Chaque ancrage déplacé est un peu comme le piolet de l’alpiniste qui une fois le niveau atteint reconnaît que la distance à parcourir est maintenant conquise.  Aucun alpiniste ne participe à l’ascension d’une montagne dans la certitude de sa progression.  Toutefois tous ont besoin de se sentir motivé et relativement protégé. Le piolet sert d’ancrage. Sans lui il n’oserait avancer. Toutefois, une fois l’ascension complétée, il retire celui-ci de la paroi de la montagne avec suffisamment d’enthousiasme et de confiance pour le repositionner un peu plus haut.

Il en est ainsi de l’identité. Dans la mesure où l’individu lui-même est engagé dans l’ascension de son propre développement par le biais de l’exercice de nouvelles fonctions, l’exploration de nouveaux comportements, l’expérimentation de nouvelles émotions, le tout supporté par la rétroactivité positive de son milieu, il sera en mesure de s’approprier ces nouvelles dimensions ou de les abandonner selon qu’elles lui servent ou non.[6]

Il aura alors adapté des aspects de son identité afin de pouvoir rencontrer les exigences de son rôle, et, parallèlement, possiblement adapté le rôle afin d’assurer une cohérence nécessaire avec les bases de son identité. 

Invariablement, le résultat en est un de profonde transformation au niveau de ses croyances, son expérience et ses valeurs.

Pour que le changement prenne place il doit être soutenu par les valeurs de l’individu.  Ainsi, les programmes de développement du leadership qui tiennent exclusivement compte des acquisitions de connaissances et compétences sans pour autant se soucier de l’aspect identitaire et profondément individuel de chacun ne sauraient atteindre les résultats escomptés.
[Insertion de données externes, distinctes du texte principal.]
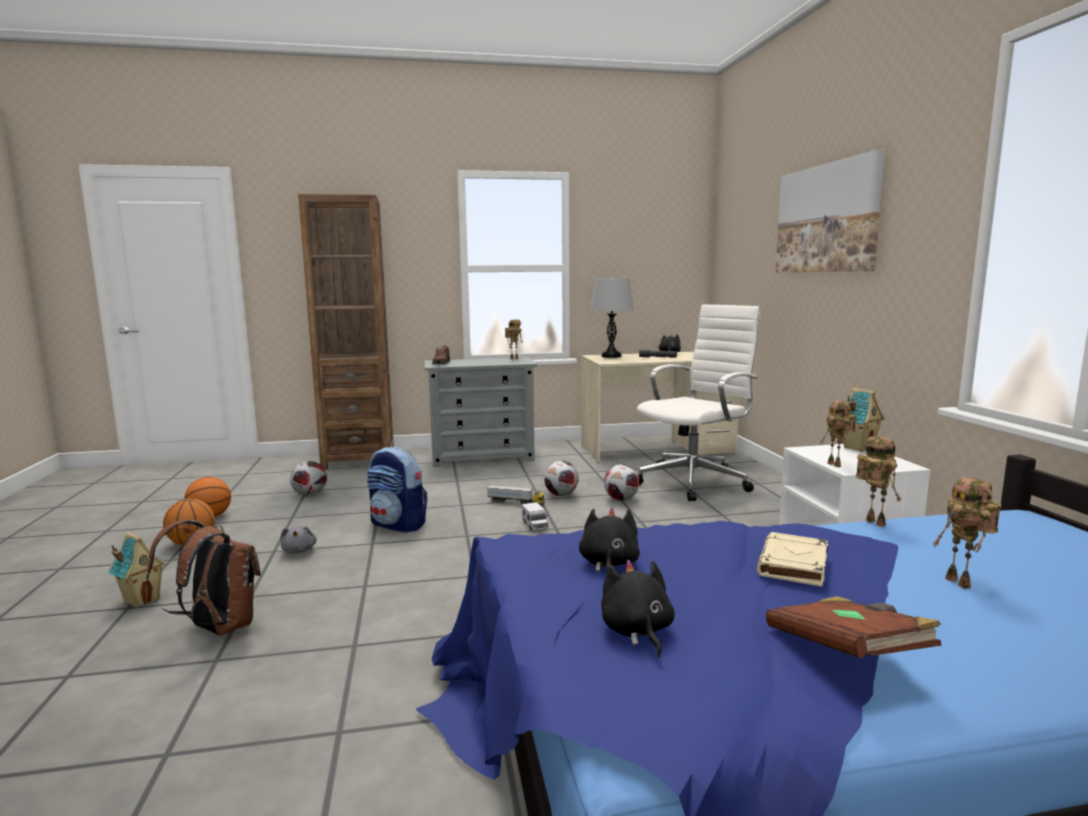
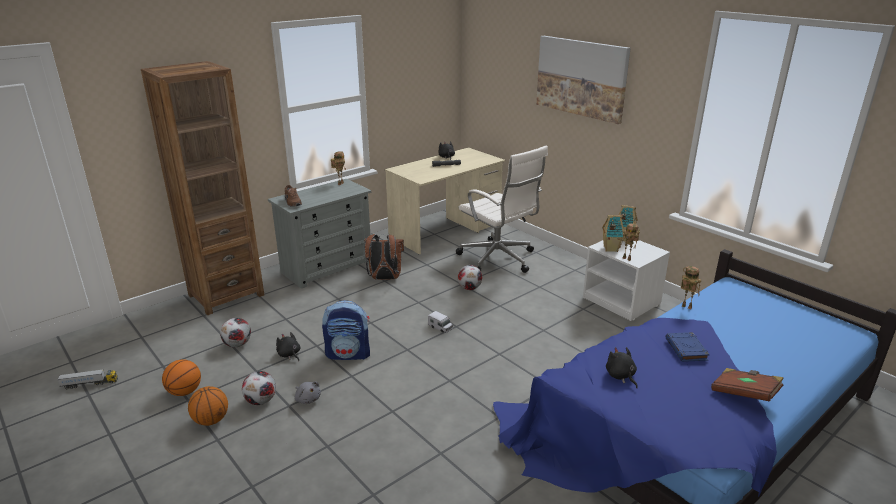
camera: 30 degrees left, 15 degrees up
toy house [108,532,166,608] -> toy house moved to [602,215,624,252]
brown backpack [146,520,261,636] -> brown backpack moved to [364,234,404,280]
toy truck [487,485,544,506] -> toy truck moved to [57,369,118,389]
football [544,461,579,496] -> football moved to [242,371,276,405]
grey table lamp [590,278,634,358] -> none
black plush toy [601,560,675,658] -> black plush toy moved to [276,332,300,361]
white office chair [637,304,760,501] -> white office chair turned 120 degrees clockwise [456,146,548,273]
beige book [757,532,828,587] -> blue book [665,332,710,362]
toy robot [933,478,1001,589] -> none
Identité et leadership : Des notions à intégrer si ce n’est déjà fait.

 

[1] Pfeffer, J., Sutton, R.I., (1999). The knowing-doing gap: How smart companies turn knowledge into action.

[2] VanLehn, K., (1989). Problem solving and cognitive skill acquisition. Foundations of cognitive science (pp 527-579). MIT Press.

[3] Lord R.G., Hall, R.J., (2004). Identity, deep structure and the development of leadership skill.

[4] Ibarra, H., Snook, S., Guillen Ramo, G., (2014). Identity-Based Leader Development. HB Press.  

[5] Markus, H., Nurius, P. (1986). Possible selves. American Psychologist.41,954-969

[6] Ibarra, H. (1999). Provisional selves: Experimenting with image and identity in professional adaptation. Administrative Science Quarterly.  4, 764-791.